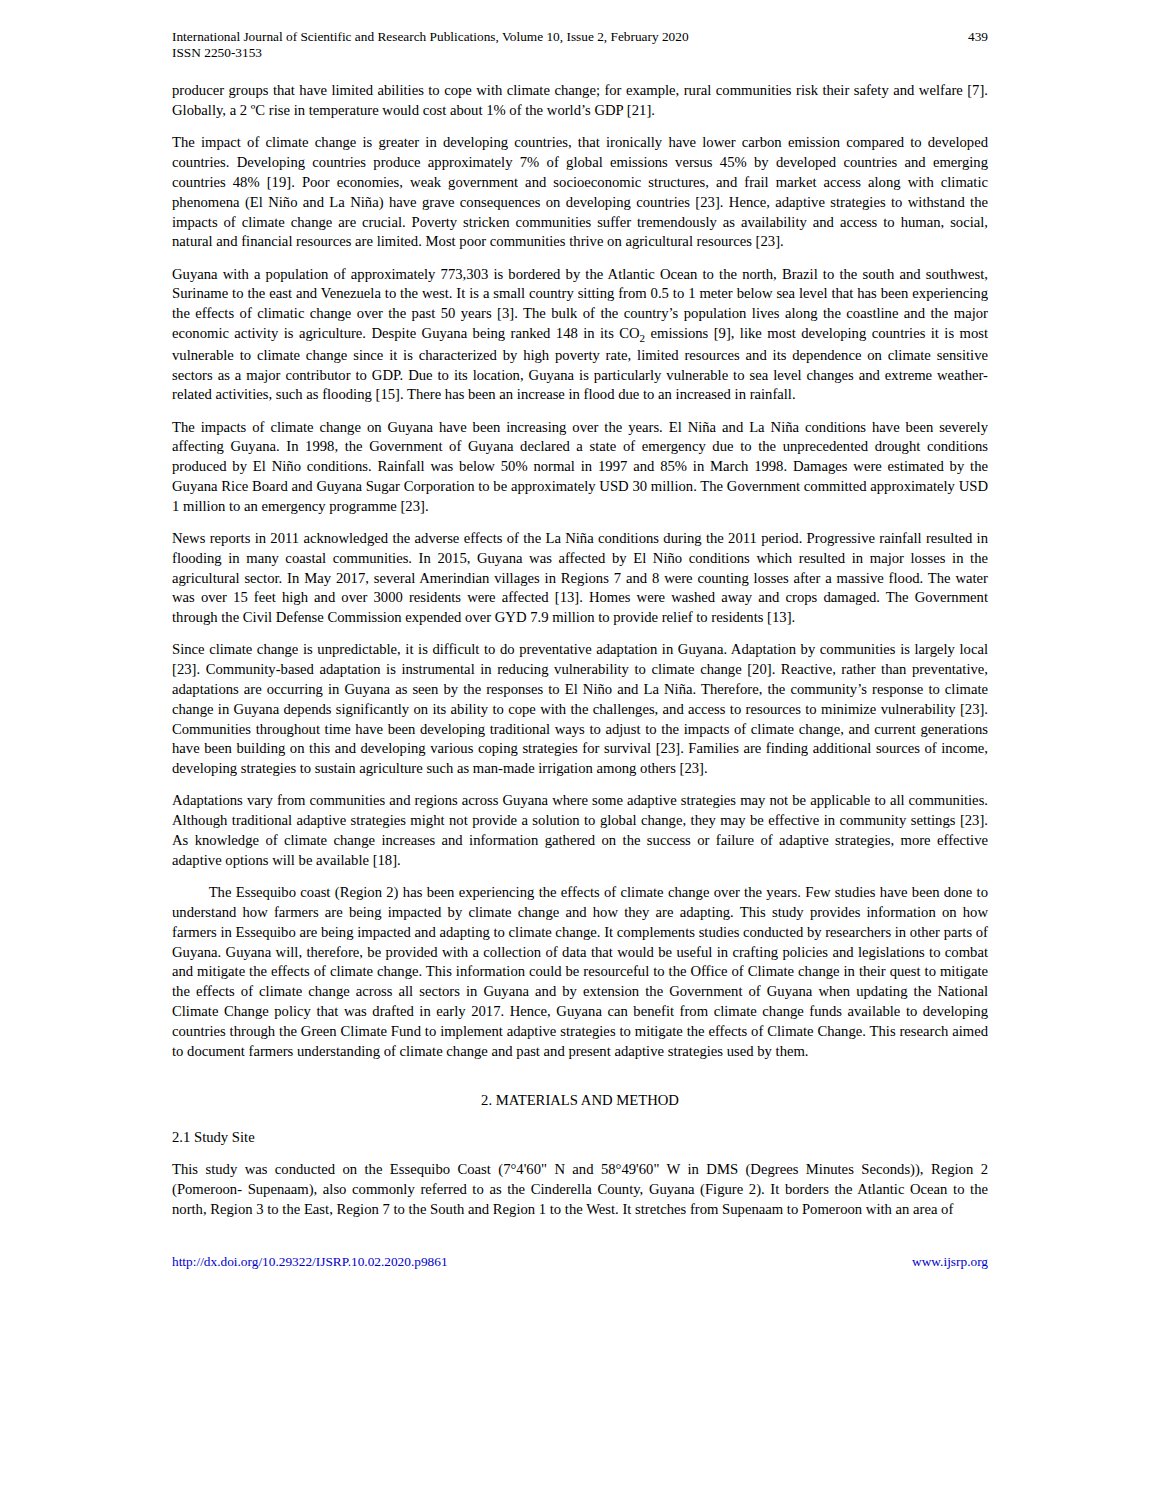International Journal of Scientific and Research Publications, Volume 10, Issue 2, February 2020 439
ISSN 2250-3153
producer groups that have limited abilities to cope with climate change; for example, rural communities risk their safety and welfare [7]. Globally, a 2 ºC rise in temperature would cost about 1% of the world’s GDP [21].
The impact of climate change is greater in developing countries, that ironically have lower carbon emission compared to developed countries. Developing countries produce approximately 7% of global emissions versus 45% by developed countries and emerging countries 48% [19]. Poor economies, weak government and socioeconomic structures, and frail market access along with climatic phenomena (El Niño and La Niña) have grave consequences on developing countries [23]. Hence, adaptive strategies to withstand the impacts of climate change are crucial. Poverty stricken communities suffer tremendously as availability and access to human, social, natural and financial resources are limited. Most poor communities thrive on agricultural resources [23].
Guyana with a population of approximately 773,303 is bordered by the Atlantic Ocean to the north, Brazil to the south and southwest, Suriname to the east and Venezuela to the west. It is a small country sitting from 0.5 to 1 meter below sea level that has been experiencing the effects of climatic change over the past 50 years [3]. The bulk of the country’s population lives along the coastline and the major economic activity is agriculture. Despite Guyana being ranked 148 in its CO2 emissions [9], like most developing countries it is most vulnerable to climate change since it is characterized by high poverty rate, limited resources and its dependence on climate sensitive sectors as a major contributor to GDP. Due to its location, Guyana is particularly vulnerable to sea level changes and extreme weather-related activities, such as flooding [15]. There has been an increase in flood due to an increased in rainfall.
The impacts of climate change on Guyana have been increasing over the years. El Niña and La Niña conditions have been severely affecting Guyana. In 1998, the Government of Guyana declared a state of emergency due to the unprecedented drought conditions produced by El Niño conditions. Rainfall was below 50% normal in 1997 and 85% in March 1998. Damages were estimated by the Guyana Rice Board and Guyana Sugar Corporation to be approximately USD 30 million. The Government committed approximately USD 1 million to an emergency programme [23].
News reports in 2011 acknowledged the adverse effects of the La Niña conditions during the 2011 period. Progressive rainfall resulted in flooding in many coastal communities. In 2015, Guyana was affected by El Niño conditions which resulted in major losses in the agricultural sector. In May 2017, several Amerindian villages in Regions 7 and 8 were counting losses after a massive flood. The water was over 15 feet high and over 3000 residents were affected [13]. Homes were washed away and crops damaged. The Government through the Civil Defense Commission expended over GYD 7.9 million to provide relief to residents [13].
Since climate change is unpredictable, it is difficult to do preventative adaptation in Guyana. Adaptation by communities is largely local [23]. Community-based adaptation is instrumental in reducing vulnerability to climate change [20]. Reactive, rather than preventative, adaptations are occurring in Guyana as seen by the responses to El Niño and La Niña. Therefore, the community’s response to climate change in Guyana depends significantly on its ability to cope with the challenges, and access to resources to minimize vulnerability [23]. Communities throughout time have been developing traditional ways to adjust to the impacts of climate change, and current generations have been building on this and developing various coping strategies for survival [23]. Families are finding additional sources of income, developing strategies to sustain agriculture such as man-made irrigation among others [23].
Adaptations vary from communities and regions across Guyana where some adaptive strategies may not be applicable to all communities. Although traditional adaptive strategies might not provide a solution to global change, they may be effective in community settings [23]. As knowledge of climate change increases and information gathered on the success or failure of adaptive strategies, more effective adaptive options will be available [18].
The Essequibo coast (Region 2) has been experiencing the effects of climate change over the years. Few studies have been done to understand how farmers are being impacted by climate change and how they are adapting. This study provides information on how farmers in Essequibo are being impacted and adapting to climate change. It complements studies conducted by researchers in other parts of Guyana. Guyana will, therefore, be provided with a collection of data that would be useful in crafting policies and legislations to combat and mitigate the effects of climate change. This information could be resourceful to the Office of Climate change in their quest to mitigate the effects of climate change across all sectors in Guyana and by extension the Government of Guyana when updating the National Climate Change policy that was drafted in early 2017. Hence, Guyana can benefit from climate change funds available to developing countries through the Green Climate Fund to implement adaptive strategies to mitigate the effects of Climate Change. This research aimed to document farmers understanding of climate change and past and present adaptive strategies used by them.
2. MATERIALS AND METHOD
2.1 Study Site
This study was conducted on the Essequibo Coast (7°4'60" N and 58°49'60" W in DMS (Degrees Minutes Seconds)), Region 2 (Pomeroon- Supenaam), also commonly referred to as the Cinderella County, Guyana (Figure 2). It borders the Atlantic Ocean to the north, Region 3 to the East, Region 7 to the South and Region 1 to the West. It stretches from Supenaam to Pomeroon with an area of
http://dx.doi.org/10.29322/IJSRP.10.02.2020.p9861 www.ijsrp.org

★ ★ ★ ★

■ WHAT IS EXPECTED ■
Omit the pictures and reproduce the listing exactly.

■ SOLUTION TO THE EXERCISE ■
International Journal of Scientific and Research Publications, Volume 10, Issue 2, February 2020 439
ISSN 2250-3153
producer groups that have limited abilities to cope with climate change; for example, rural communities risk their safety and welfare [7]. Globally, a 2 ºC rise in temperature would cost about 1% of the world’s GDP [21].
The impact of climate change is greater in developing countries, that ironically have lower carbon emission compared to developed countries. Developing countries produce approximately 7% of global emissions versus 45% by developed countries and emerging countries 48% [19]. Poor economies, weak government and socioeconomic structures, and frail market access along with climatic phenomena (El Niño and La Niña) have grave consequences on developing countries [23]. Hence, adaptive strategies to withstand the impacts of climate change are crucial. Poverty stricken communities suffer tremendously as availability and access to human, social, natural and financial resources are limited. Most poor communities thrive on agricultural resources [23].
Guyana with a population of approximately 773,303 is bordered by the Atlantic Ocean to the north, Brazil to the south and southwest, Suriname to the east and Venezuela to the west. It is a small country sitting from 0.5 to 1 meter below sea level that has been experiencing the effects of climatic change over the past 50 years [3]. The bulk of the country’s population lives along the coastline and the major economic activity is agriculture. Despite Guyana being ranked 148 in its CO2 emissions [9], like most developing countries it is most vulnerable to climate change since it is characterized by high poverty rate, limited resources and its dependence on climate sensitive sectors as a major contributor to GDP. Due to its location, Guyana is particularly vulnerable to sea level changes and extreme weather-related activities, such as flooding [15]. There has been an increase in flood due to an increased in rainfall.
The impacts of climate change on Guyana have been increasing over the years. El Niña and La Niña conditions have been severely affecting Guyana. In 1998, the Government of Guyana declared a state of emergency due to the unprecedented drought conditions produced by El Niño conditions. Rainfall was below 50% normal in 1997 and 85% in March 1998. Damages were estimated by the Guyana Rice Board and Guyana Sugar Corporation to be approximately USD 30 million. The Government committed approximately USD 1 million to an emergency programme [23].
News reports in 2011 acknowledged the adverse effects of the La Niña conditions during the 2011 period. Progressive rainfall resulted in flooding in many coastal communities. In 2015, Guyana was affected by El Niño conditions which resulted in major losses in the agricultural sector. In May 2017, several Amerindian villages in Regions 7 and 8 were counting losses after a massive flood. The water was over 15 feet high and over 3000 residents were affected [13]. Homes were washed away and crops damaged. The Government through the Civil Defense Commission expended over GYD 7.9 million to provide relief to residents [13].
Since climate change is unpredictable, it is difficult to do preventative adaptation in Guyana. Adaptation by communities is largely local [23]. Community-based adaptation is instrumental in reducing vulnerability to climate change [20]. Reactive, rather than preventative, adaptations are occurring in Guyana as seen by the responses to El Niño and La Niña. Therefore, the community’s response to climate change in Guyana depends significantly on its ability to cope with the challenges, and access to resources to minimize vulnerability [23]. Communities throughout time have been developing traditional ways to adjust to the impacts of climate change, and current generations have been building on this and developing various coping strategies for survival [23]. Families are finding additional sources of income, developing strategies to sustain agriculture such as man-made irrigation among others [23].
Adaptations vary from communities and regions across Guyana where some adaptive strategies may not be applicable to all communities. Although traditional adaptive strategies might not provide a solution to global change, they may be effective in community settings [23]. As knowledge of climate change increases and information gathered on the success or failure of adaptive strategies, more effective adaptive options will be available [18].
The Essequibo coast (Region 2) has been experiencing the effects of climate change over the years. Few studies have been done to understand how farmers are being impacted by climate change and how they are adapting. This study provides information on how farmers in Essequibo are being impacted and adapting to climate change. It complements studies conducted by researchers in other parts of Guyana. Guyana will, therefore, be provided with a collection of data that would be useful in crafting policies and legislations to combat and mitigate the effects of climate change. This information could be resourceful to the Office of Climate change in their quest to mitigate the effects of climate change across all sectors in Guyana and by extension the Government of Guyana when updating the National Climate Change policy that was drafted in early 2017. Hence, Guyana can benefit from climate change funds available to developing countries through the Green Climate Fund to implement adaptive strategies to mitigate the effects of Climate Change. This research aimed to document farmers understanding of climate change and past and present adaptive strategies used by them.
2. MATERIALS AND METHOD
2.1 Study Site
This study was conducted on the Essequibo Coast (7°4'60" N and 58°49'60" W in DMS (Degrees Minutes Seconds)), Region 2 (Pomeroon- Supenaam), also commonly referred to as the Cinderella County, Guyana (Figure 2). It borders the Atlantic Ocean to the north, Region 3 to the East, Region 7 to the South and Region 1 to the West. It stretches from Supenaam to Pomeroon with an area of
http://dx.doi.org/10.29322/IJSRP.10.02.2020.p9861 www.ijsrp.org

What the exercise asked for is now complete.